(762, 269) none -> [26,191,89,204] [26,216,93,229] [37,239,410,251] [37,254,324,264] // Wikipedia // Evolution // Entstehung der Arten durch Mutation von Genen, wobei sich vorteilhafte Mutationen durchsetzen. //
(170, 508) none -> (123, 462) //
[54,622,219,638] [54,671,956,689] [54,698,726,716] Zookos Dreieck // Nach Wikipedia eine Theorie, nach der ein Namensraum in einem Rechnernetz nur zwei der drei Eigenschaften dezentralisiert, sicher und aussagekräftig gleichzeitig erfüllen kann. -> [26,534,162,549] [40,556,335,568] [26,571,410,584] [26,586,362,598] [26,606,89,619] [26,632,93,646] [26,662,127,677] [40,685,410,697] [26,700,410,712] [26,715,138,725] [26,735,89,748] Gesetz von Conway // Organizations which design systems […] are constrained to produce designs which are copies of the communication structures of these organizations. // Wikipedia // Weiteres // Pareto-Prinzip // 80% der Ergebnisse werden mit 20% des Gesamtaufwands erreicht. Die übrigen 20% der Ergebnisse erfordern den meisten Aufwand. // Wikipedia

---

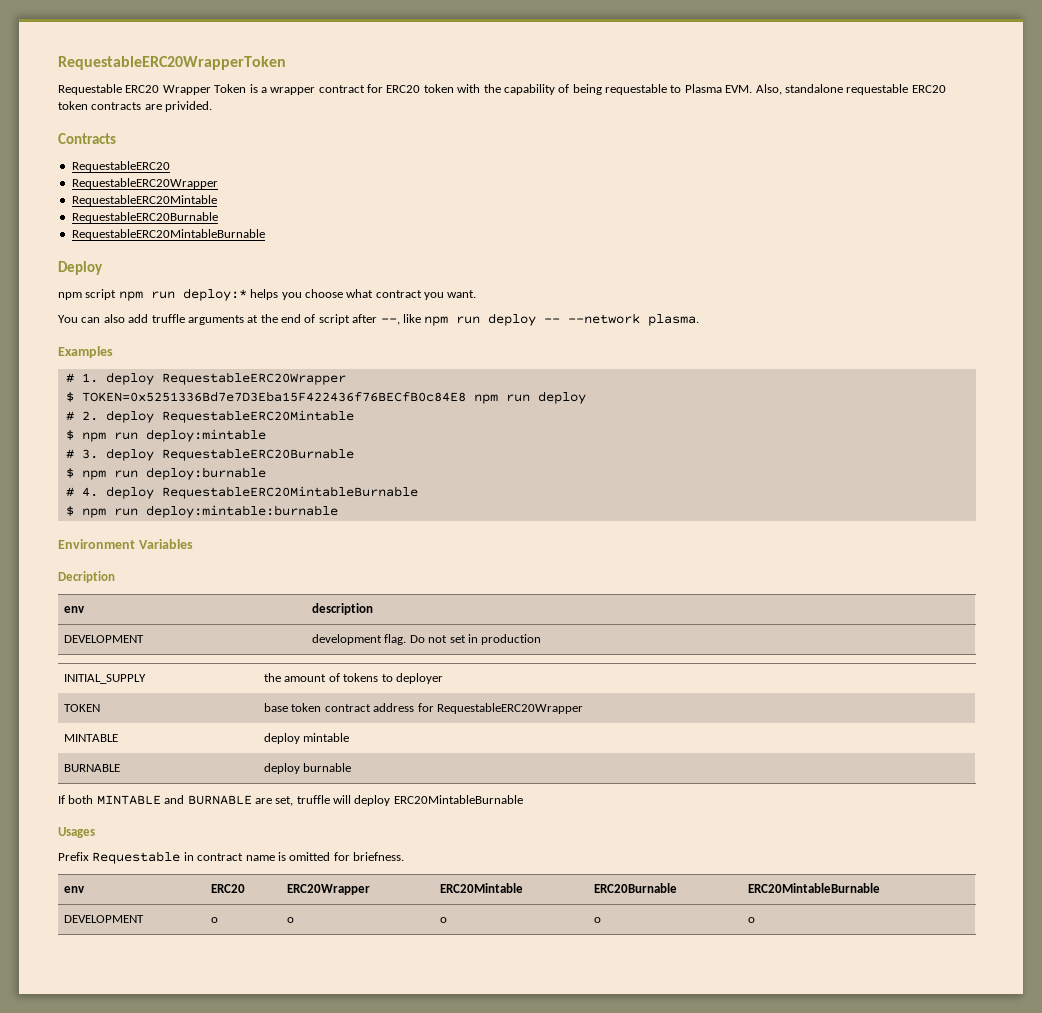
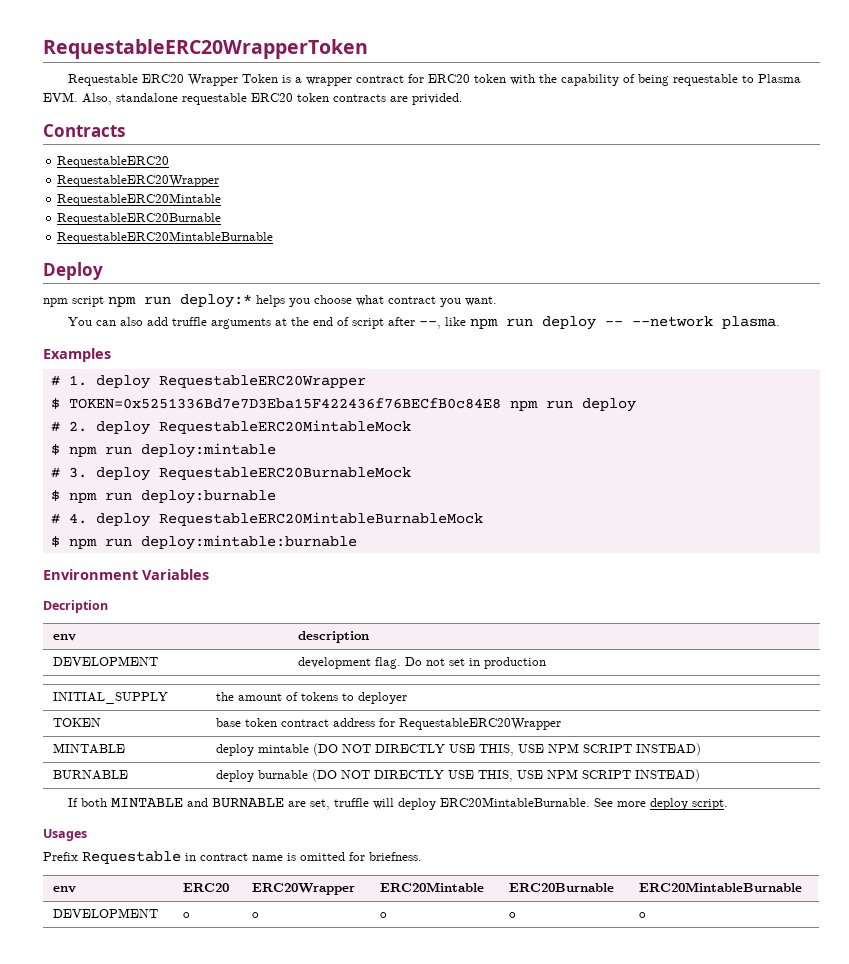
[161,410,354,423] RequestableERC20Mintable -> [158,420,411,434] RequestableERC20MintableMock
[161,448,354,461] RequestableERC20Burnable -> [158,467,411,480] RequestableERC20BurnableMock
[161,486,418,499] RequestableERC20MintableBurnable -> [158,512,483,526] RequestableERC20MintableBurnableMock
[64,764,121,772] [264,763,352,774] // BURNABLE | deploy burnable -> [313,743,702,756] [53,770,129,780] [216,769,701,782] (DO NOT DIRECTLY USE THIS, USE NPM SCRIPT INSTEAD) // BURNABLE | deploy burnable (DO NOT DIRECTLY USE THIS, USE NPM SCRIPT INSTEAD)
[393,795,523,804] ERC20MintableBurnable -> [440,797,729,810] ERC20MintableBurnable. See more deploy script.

__Instruction__. Using the listing above, pick out each line that contains the word "deploy", then copy it.

__Output below__.
[64,764,121,772] [264,763,352,774] // BURNABLE | deploy burnable -> [313,743,702,756] [53,770,129,780] [216,769,701,782] (DO NOT DIRECTLY USE THIS, USE NPM SCRIPT INSTEAD) // BURNABLE | deploy burnable (DO NOT DIRECTLY USE THIS, USE NPM SCRIPT INSTEAD)
[393,795,523,804] ERC20MintableBurnable -> [440,797,729,810] ERC20MintableBurnable. See more deploy script.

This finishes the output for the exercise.